# Change of Variables in Multple Integrals

1. Jul 11, 2010

### number0

1. The problem statement, all variables and given/known data

Let D be the region y $$\leq$$ x $$\leq$$ 1 and 0 $$\leq$$ y $$\leq$$ 1.

Find the boundaries of the integration for the change of variables u and v, if:

x = u + v and y = u-v.

2. Relevant equations

None

3. The attempt at a solution

I solved for u and for v in terms of x and y.

u = $$\frac{x+y}{2}$$

v = $$\frac{x-y}{2}$$

Then I got stuck.

v $$\leq$$ u $$\leq$$ 1-v and 0 $$\leq$$ v $$\leq$$ 1/2

Can anyone show me how to figure this problem out without any reference to graphing (just

pure algebraic)?

2. Jul 11, 2010

### vela

Staff Emeritus
Why do you guys always like to make things more difficult for yourself by refusing to draw a picture?

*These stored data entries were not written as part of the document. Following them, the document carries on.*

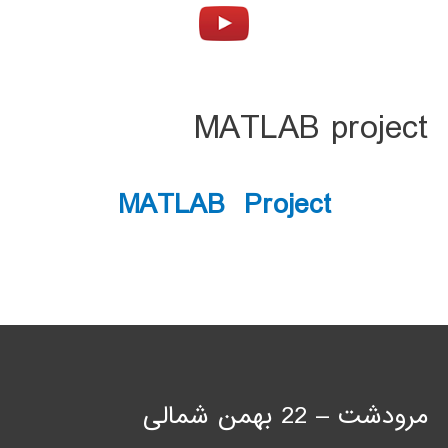
MATLAB project
MATLAB Project
مرودشت – 22 بهمن شمالی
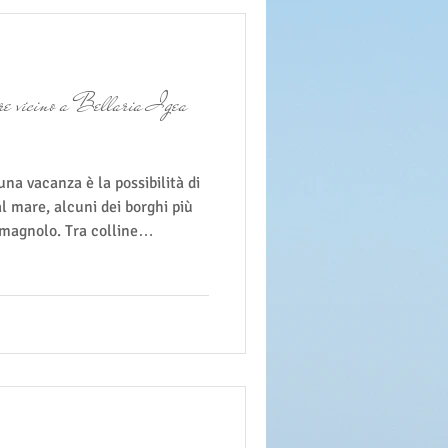
are vicino a Bellaria Igea
una vacanza è la possibilità di
al mare, alcuni dei borghi più
omagnolo. Tra colline
e vicoli ricchi di storia,
no il passato della Romagna e
sull'Adriatico. Se soggiorni
ita nell'entroterra può
 più belle della tua vacanza.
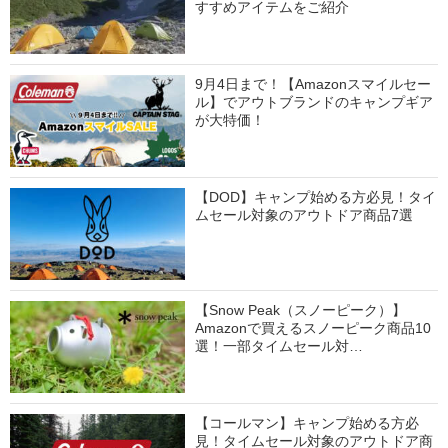
すすめアイテムをご紹介
9月4日まで！【Amazonスマイルセー
ル】でアウトブランドのキャンプギア
が大特価！
【DOD】キャンプ始める方必見！タイ
ムセール対象のアウトドア商品7選
【Snow Peak（スノーピーク）】
Amazonで買えるスノーピーク商品10
選！一部タイムセール対…
【コールマン】キャンプ始める方必
見！タイムセール対象のアウトドア商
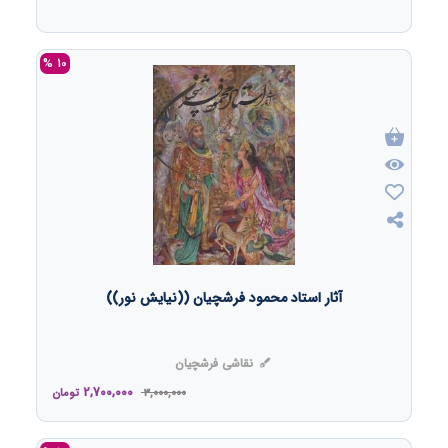
10 %
آثار استاد محمود فرشچیان ((نیایش نور))
نقاشی فرشچیان
2,700,000
3,000,000
تومان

Just rewrite the boundaries of D in terms of u and v. For example,

$$y \le x \Rightarrow u-v \le u+v \Rightarrow 0 \le 2v \Rightarrow v \ge 0$$

3. Jul 11, 2010

### number0

Well, I did that part already. However, how is it possible to get v $$\leq$$ 1/2 (the

x $$\leq$$ 1 => u + v $$\leq$$ 1 => v $$\leq$$ 1 - u

Which is supposedly not equivalent to v $$\leq$$ 1/2

How would you go about solving the other ones (v $$\leq$$ u $$\leq$$ v-1) ?

4. Jul 11, 2010

### vela

Staff Emeritus
You need to do the third side of D, y≥0. When you combine it with what you got for x≤1, you can get that upper limit for v.

5. Jul 11, 2010

### number0

Okay, can you explain it a bit more. Sorry about being unknown about what you mean, but I

think if I finally understand what you are trying to say, I can finally get this problem correct.

6. Jul 11, 2010

### vela

Staff Emeritus
y≥0 translates to u≥v, and x≤1 gave you u≤1-v. Combining those, you get v≤u≤1-v. (You almost had this above, but you flipped a sign.) You can't have v=1, for instance, because you'd get 1≤u≤0. What restriction on v must exist for those inequalities to be satisfied?

7. Jul 11, 2010

### number0

Now, I think I am starting to get it. I think I am having a conceptual misunderstanding of the

situation at hand! I am elated that you pointed out how I flipped the sign. Here is the reason

why I flipped the sign:

y $$\leq$$ 1 => u - v $$\leq$$ 1 => u $$\leq$$ 1 + v (correct answer: u $$\leq$$ 1 - v)

Can you tell me why this would not work?

8. Jul 11, 2010

### vela

Staff Emeritus
That is valid, but it doesn't help much. Another constraint gave you v≥0, so if u≤1-v holds, u≤1+v automatically holds as well.